Help us keep this a respectfully Foolish area! This is a place for our readers to discuss, debate, and learn more about the Foolish investing topic you read about above. Help us keep it clean and safe. If you believe a comment is abusive or otherwise violates our Fool's Rules, please report it via the Report this Comment Report this Comment icon found on every comment.

  • Report this Comment On November 07, 2008, at 12:29 PM, babycondor wrote:

    Sounds like a desperate attempt to get people into the market. But it will take time for people's trust and appetite for risk to be restored. I'm a buy-and-hold investor (one of my holdings is DIS) nearing retirement and have watched my portfolio drop 50% in the last year.

    I admit to being tempted, but every time I start to consider investing new money, I remember how much it hurts to see it evaporate. I am not selling, but neither am I buying, for a long, long time.

  • Report this Comment On November 07, 2008, at 11:03 PM, SteveTheInvestor wrote:

    I tend to agree with you BabyCondor. I'm 5 years from retirement myself (I hope). I'm down about 20% from peak value because I started moving to cash last year. If I had bought all the stocks that were supposedly "on sale" over the last year, I would be down a lot more than 20%.

    Personal wealth has evaporated to a great extent. That's mostly because it never really existed in many cases and was instead created by absurdly inflated housing values and over-use of credit. These people aren't spending money anymore. I think that will keep the economy depressed for at least a year. And companies like AXP still don't know how large of a hit they will take on credit card defaults.

    A lot of these stocks are down big because they should be. The hard part is trying to figure out which ones are down big but don't deserve to be. So.... I guess we first have to figure out when the damage from government apathy, corporate greed/stupidity and excessive consumerism will be complete. Then we can make an attempt to determine "intrinsic value". Until then, I with you and am not buying much either.

  • Report this Comment On November 08, 2008, at 2:15 AM, blary54 wrote:

    Im 26...and i think that is a great time for me to invest! But...I have a few years left until retirement.

  • Report this Comment On November 08, 2008, at 5:42 PM, biotechmgr wrote:

    I understand a writer needs to write to get paid and do their job properly. I fear that articles such as these are irresponsible to less experienced investors. In fairness, this writer is not the only one putting out such pieces.

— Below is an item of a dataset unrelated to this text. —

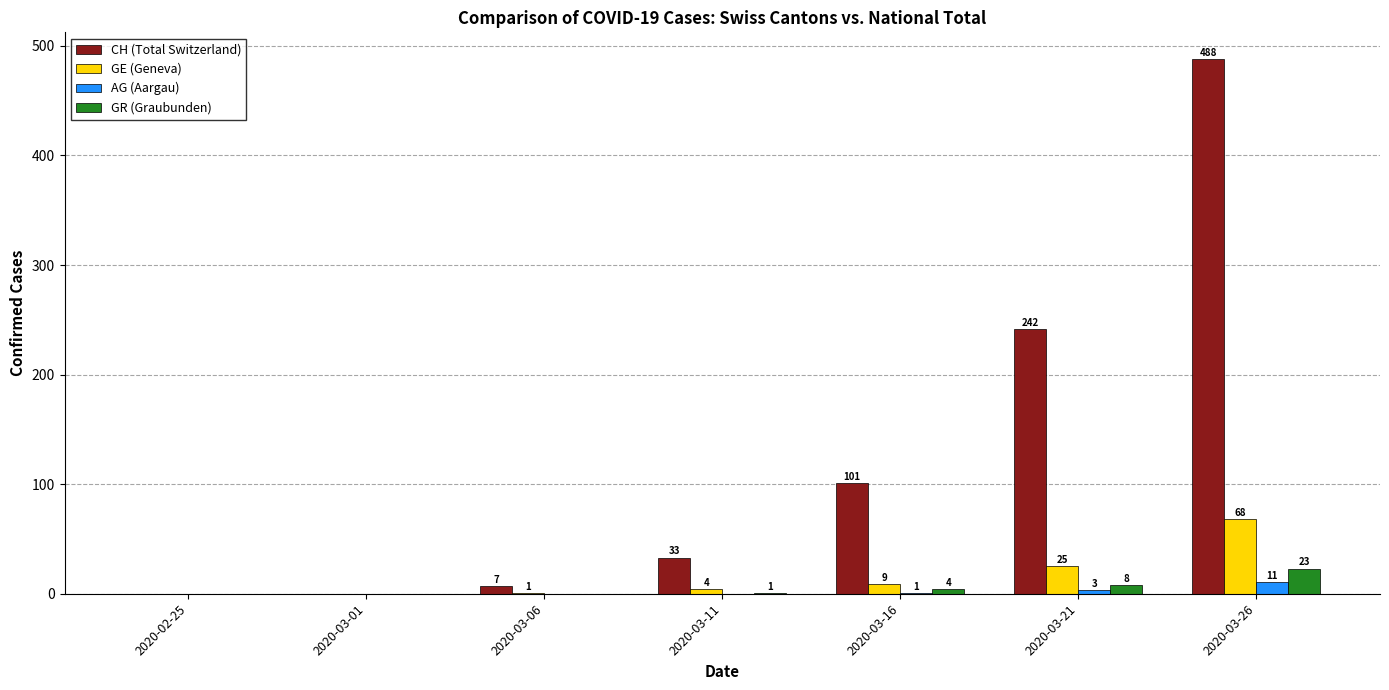

How many groups of bars are there?

7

    The standard investing mantras - buy the dips, invest for the long term, diversify - must go away as this is a dangerous time in the economy. This is a bear market. This may turn out to be the biggest bear market ever. An objective piece should discuss the pros and cons of investing in a bear market. A least Jim Cramer admitted as much, saying that if you need money in the next 5 years, take it out of stocks. T-Bills have outperformed the SP500 over the past 10 years.

    A writer writes to make a point using the data one wishes to use. I suppose that their job would be over if they wrote one dissertation on what is happening and left it at that.

    But it is a disservice to people who are losing money and could be sucked in to the next bear market rally, only to be crushed in the next sell off. If a person stays in cash for the next 2 or 3 years, what is the harm? If we are having a recession, or worse, cash becomes worth more as prices decline.

    I don't need to recapitulate everything that has transpired since July 2007 to remind anyone that these are dangerous financial and economic times. A bull market is not going to be born from such an infertile womb.

    What is my leg to stand on? I have earned 106% this year in my IRA trading leveraged short vehicles and options. With the data I see, I expect to make over 100% per year this way until this depression has concluded.

    I feel for those who are getting killed in this market. I wish I could help them. I also wish these feel good about the market pieces would go away and not sucker people in. Yes, there will be a bear rally. But when to buy? And will people know when to sell?

    People, take care. You will be shocked to see the depths plumbed by the coming depression.